The company’s insight community plays also plays key role in delivering timely customer-validated insight to different teams. “With our insight community, we’ve been able to help stakeholders talk with customers,” explained Mally. “GoDaddy is constantly working really quickly, and the presence of our insight community has spread across the company.”

One of the benefits of an insight community is speed. In a recent example, the brand and production team reached out to Mally’s team about a commercial that was going to air in a few days. The team needed help selecting a tagline, and they wanted data on the best course of action. Mally engaged the company’s insight community to test different messaging variations and quickly got thousands of feedback.

“I was able to get the team results within 24 hours, and we had enough critical mass to decide before the commercial aired,” shared Mally. “It was a big win to give the team what they needed, and it was shared all the way to our CMO.”

VMware: Stay ahead of your customers

VMware is a virtual machine company that’s been in business for 20 years. “For the first 10 years, everybody wanted what we were selling, but now we have to contend with competitors,” explained Valerie Brock, senior research manager. “We have to figure out what our customers want to do next so we can build it for them and have it waiting when they come to us.”

Staying ahead of your customers, especially with their IT needs, is a daunting task, but VMware’s insight community makes it possible. And according to Brock, having an insight community makes her feel like she gets to step into a super powerful sports car every morning.


“We have to figure out what our customers want to do next so we can build it for them.”


Customer feedback often challenges assumptions at VMware-something that Brock is proud of. “A survey that took less than a week to implement and analyze told us that features of a product that we, internally, considered expendable, was actually a customer favorite,” she shared. This insight led to a decision that was directly linked to customer satisfaction, rather than the opinions and beliefs of the VMware team.

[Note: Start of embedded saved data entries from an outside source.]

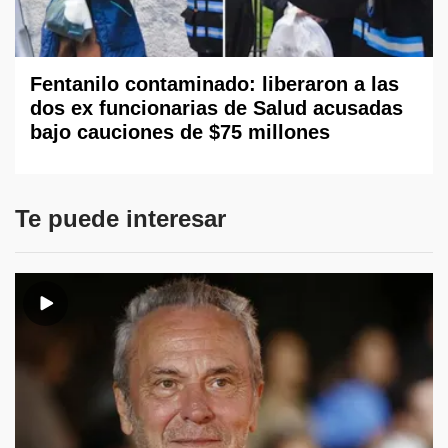
Fentanilo contaminado: liberaron a las
dos ex funcionarias de Salud acusadas
bajo cauciones de $75 millones
Te puede interesar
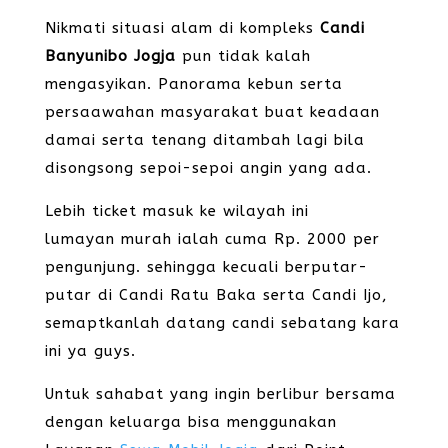
Nikmati situasi alam di kompleks
Candi
Banyunibo Jogja
pun tidak kalah
mengasyikan. Panorama kebun serta
persaawahan masyarakat buat keadaan
damai serta tenang ditambah lagi bila
disongsong sepoi-sepoi angin yang ada.
Lebih ticket masuk ke wilayah ini
lumayan murah ialah cuma Rp. 2000 per
pengunjung. sehingga kecuali berputar-
putar di Candi Ratu Baka serta Candi Ijo,
semaptkanlah datang candi sebatang kara
ini ya guys.
Untuk sahabat yang ingin berlibur bersama
dengan keluarga bisa menggunakan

Brock said VMware truly walks the walk when it comes to customer centricity. She encouraged attendees to considering using their insight community to give customers a direct line to the executive team. “The customers can talk with the people in charge of pricing, and executives can understand the impact of talking with customers. That connection in invaluable.”

SMUD: Act in your customers’ best interest

As a non-profit, community-owned organization, SMUD must keep both its customers’ best interest in mind in all its decisions. “We try to make sure that our customers get value from their purchases and feel in control of their energy usage,” said Susan Corbelli, market research supervisor.


“We had to adopt more agile methodologies and better reporting tools.”


For SMUD, disseminating insight to decision makers quickly is an important step to supporting initiatives in customer centricity. “We had to adopt more agile methodologies and better reporting tools,” Corbelli said. “We’ve all but left PowerPoint behind and prefer lightweight reporting, storytelling through the Vision Critical platform, and workshop-style meetings with a whiteboard and post-it notes.”

How insight-driven businesses capitalize on customer intelligence - webinar featuring Forrester

This approach, Corbelli explained, has increased the speed of decision making and has enabled SMUD to keep up with customer demand.

Corbelli encouraged people in the room to engage customers early and frequently. “We’ve developed our most successful tools when we involved customers early in the process. Don’t wait.”